Donald Trump remains defiant on refugee travel ban
US President provokes a global storm over policy
A defiant Donald Trump has said he has nothing to apologise for after his travel ban on refugees to block "people who want to do bad things to America".
His White House chief of staff Reince Priebus added that the new US president's action "doesn't affect green card holders moving forward" and officials were using "discretionary authority" to ask "a few more questions" at US airports.
Last night, there was a growing global backlash against Mr Trump's travel ban on refugees.
The US president has temporarily barred citizens from seven mainly Muslim countries - Iraq, Iran, Libya, Somalia, Sudan, Syria and Yemen - from entering the country.
Despite chaotic scenes at US airports, Mr Trump told reporters on Saturday the order was "not a Muslim ban" and: "It's working out very nicely".
All refugees have also been barred for four months but those from war-ravaged Syria are blocked indefinitely as part of a plan to stop "radical Islamic terrorists".
Well over half a million people have signed a petition to cancel Mr Trump's state visit to the UK, meaning it must be needed to be considered for debate by MPs.
The US president accepted an invitation to visit Britain later this year, where he is due to be hosted by the Queen and would be treated to all the pomp and ceremony accorded to a state visit.
Labour leader Jeremy Corbyn, Lib Dem leader Tim Farron and SNP foreign affairs spokesman Alex Salmond all called for the trip to be cancelled.
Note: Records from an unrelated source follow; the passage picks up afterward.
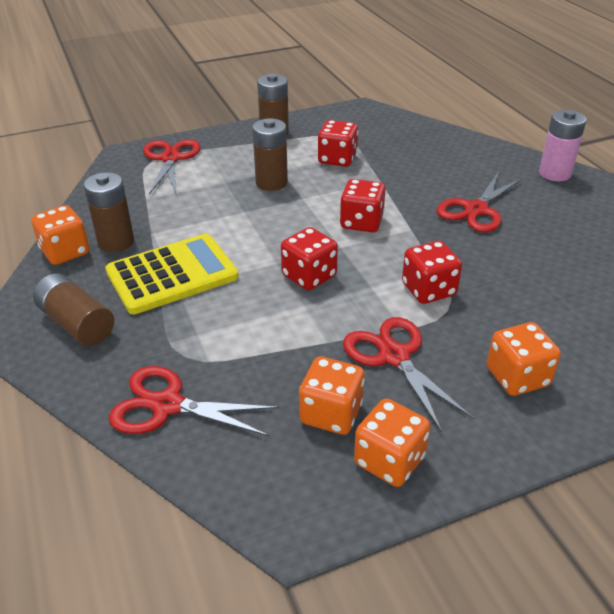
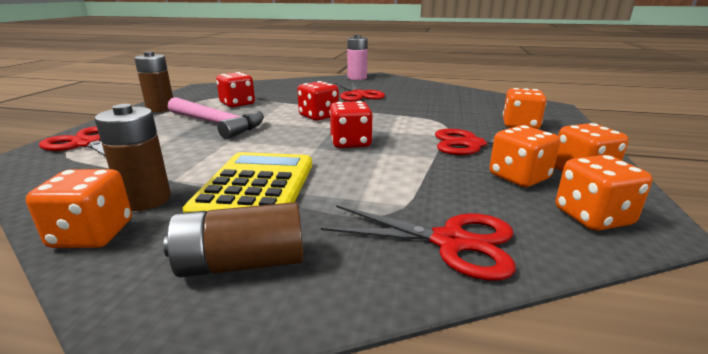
camera: 55 degrees left, 15 degrees down
red scissors [109,366,279,436] -> red scissors turned 120 degrees counterclockwise [321,205,516,281]
brown battery [252,118,288,191] -> pink hammer [168,97,264,139]
red dice [402,241,462,304] -> none
none -> orange dice [556,155,652,231]

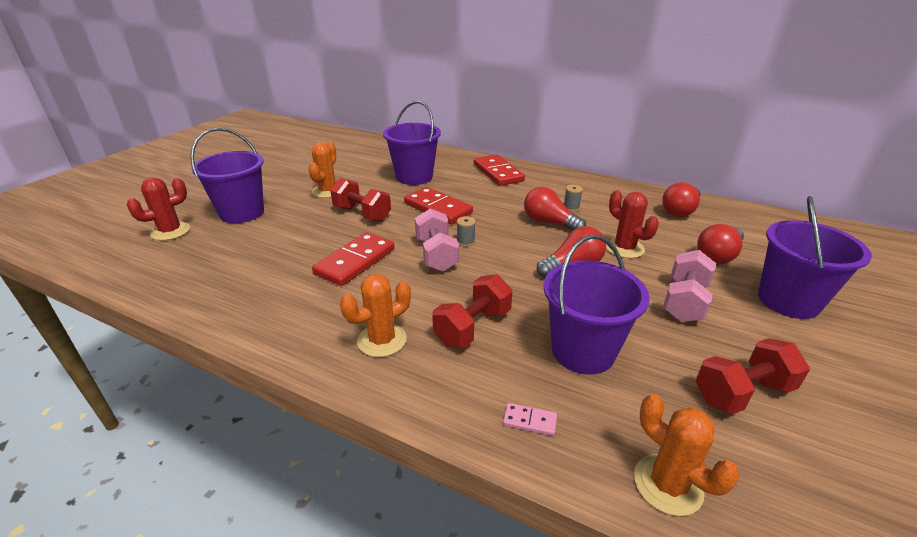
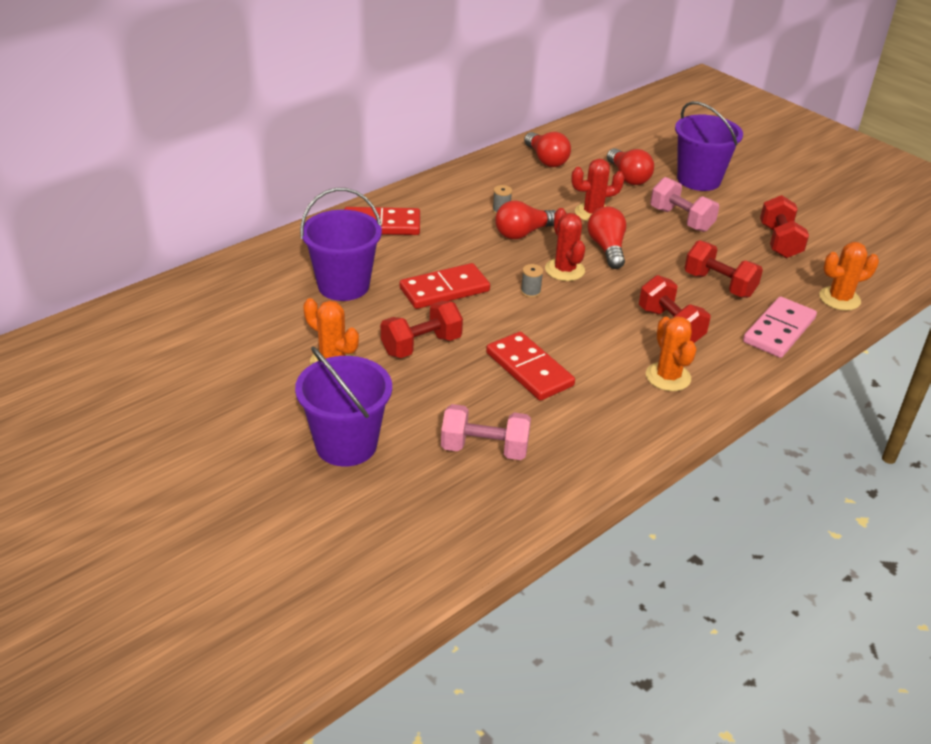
camera: 70 degrees left, 5 degrees up
red cactus [127,177,190,241] -> red cactus moved to [545,208,585,281]
pink dumbbell [415,208,459,272] -> pink dumbbell moved to [441,404,531,460]
pink domino [503,403,557,436] -> pink domino [743,296,817,358], size x2.30
purple bucket [544,235,649,375] -> red dumbbell [685,240,763,298]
The Labour party leader said: "Donald Trump should not be welcomed to Britain while he abuses our shared values with his shameful Muslim ban and attacks on refugees' and women's rights.
"Theresa May would be failing the British people if she does not postpone the state visit and condemn Trump's actions in the clearest terms. That's what Britain expects and deserves."
But a No 10 spokesman said: "An invitation was extended and has been accepted."
And Taoiseach Enda Kenny is facing calls to snub Mr Trump's invite to the White House for St Patrick's events in March. The travel ban is being implemented in Ireland at US immigration pre-clearance facilities at Dublin and Shannon airports.
The Green and Labour Party leaders are urging the Taoiseach to boycott the traditional gifting of a bowl of shamrock to the US president on St Patrick's Day amid a growing global backlash over the immigration crackdown.
Mr Trump confirmed last week that his St Patrick's Day invitation to Mr Kenny, originally extended in a 10-minute phone call last November, still stands.
The DUP said last night that they had accepted an invitation when Mr Trump was elected, and that position had not changed.
The SDLP leader Colum Eastwood has already said he would not attend.
He added last night: "I would urge the Irish government to take every step possible to ensure that these discriminatory checks and bans are not enforced at our airports.
"We should have no hand, act or part in implementing this ban.
"They should do so to stand against the dangerous principle and precedent of this ban but also as part of their duty to protect the rights of Irish citizens who hold dual citizenship with those countries who are facing this immigration ban."
Sinn Fein did not state whether it intended to attend the White House for the St Patrick's week events, but party president Gerry Adams said: "This arbitrary ban and the refusal to offer sanctuary to refugees runs counter to international obligations, equality and decency. Generations of Irish fled starvation, poverty and conflict to make a new life and contribute to building America."
"I believe that the Irish Government should not allow Irish airports to enforce this fundamentally unjust order."